* **TEXT EXCERPT**
........

The weight of the container alone is 25% of the container filled with a certain fluid. When some fluid is removed, the weight of the container and remaining fluid is 50% of the original total weight. What fractional part of the liquid has been removed ?
Answers
The weight of the container alone is 25% of the weight of the filled container.
⇒ The weight of the fluid in the container is three times the weight of the container.
Let the weight of the container alone be x units.
⇒ The weight of the fluid in the container is 3x.
Let the weight of the fluid removed be y units.
⇒ The total weight after removal of some quantity of the fluid is 4x−y.
It is given that the weight to of the container and the remaining fluid is 50% if the original total weight.
⇒ The weight to of the container and the remaining fluid is 2x.
⇒4x−y=2x⇒y=2x.
⇒ The fractional part of the liquid that has been removed is 2x/3x=2/3.

........

* **ENTRIES SUPPLIED**
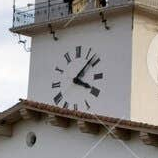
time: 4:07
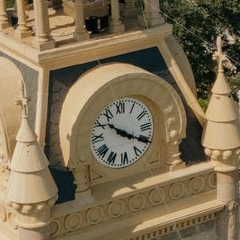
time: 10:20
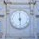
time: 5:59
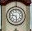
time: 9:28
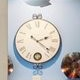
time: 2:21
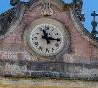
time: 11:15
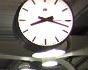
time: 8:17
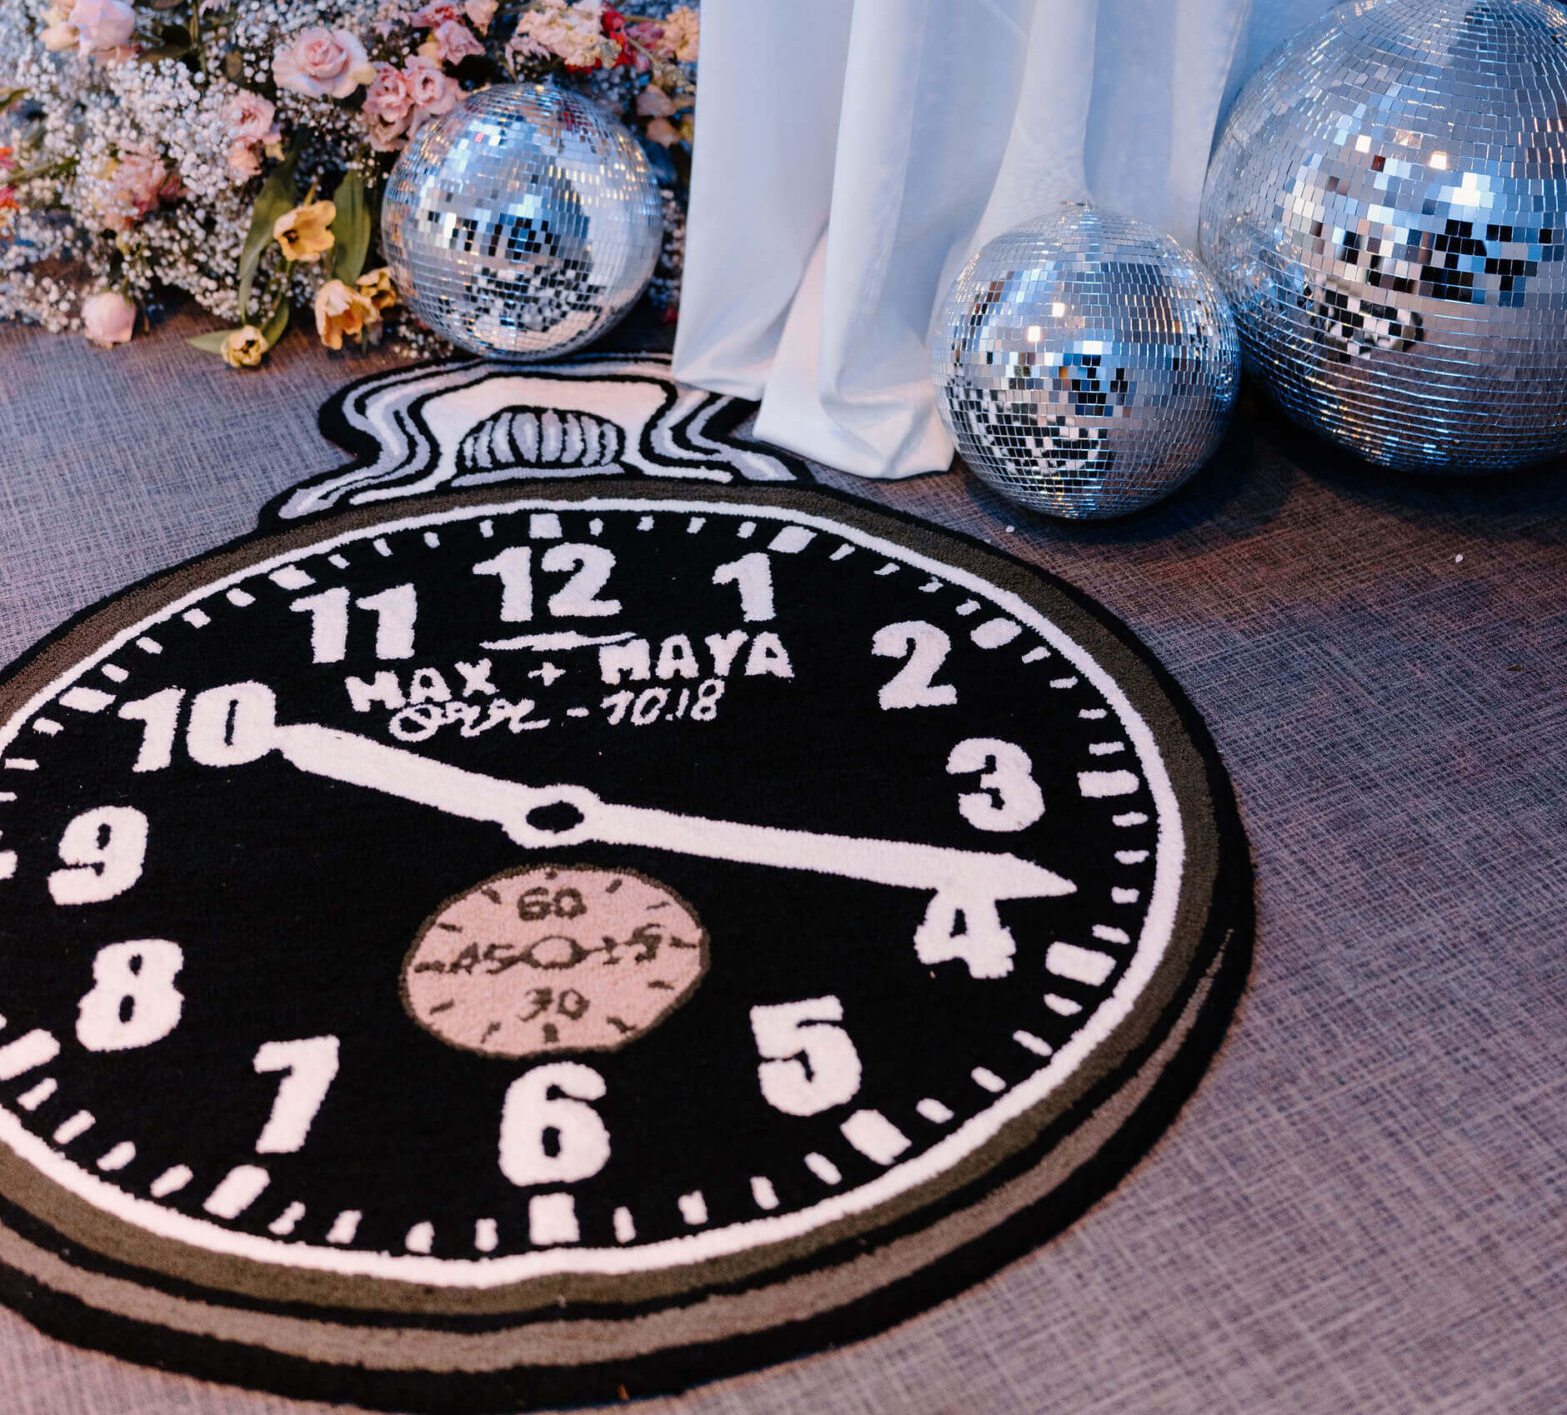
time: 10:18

........

* **WHAT TO DO**
a – From the container-and-fluid problem, transcribe the passage starting at "It is given" and ending at "fluid is 2x.".
b – List every weight to which the solution of the container-and-fluid problem assigns an algebraic expression, and give the expression for each.
c – Supply the next part of the container-and-fluid problem's solution, picking up after its final line.

* **RESPONSE LIST**
a –
It is given that the weight to of the container and the remaining fluid is 50% if the original total weight.
⇒ The weight to of the container and the remaining fluid is 2x.

b –
- Weight of the container alone: x
- Weight of the fluid in the container: 3x
- Weight of the fluid removed: y (found to be 2x)
- Total weight after removal of some fluid: 4x−y
- Weight of the container and the remaining fluid: 2x

c –
Answer:
Step-by-step explanation:
let weight of container with a certain fluid be : 100
given weight of container alone is 25% of weight of container with fluid...means 100*25/100=25
That means the weight of fluid alone is : 100-25=75
let the weight of fluid removed be x
Then the weight of fluid still left in container is 75-x
given that weight of container and remaining fluid is 50% of original total weight That means 25+75-x=100*50/100
therefore by solving above equation we get x=50 which is the weight of fluid removed.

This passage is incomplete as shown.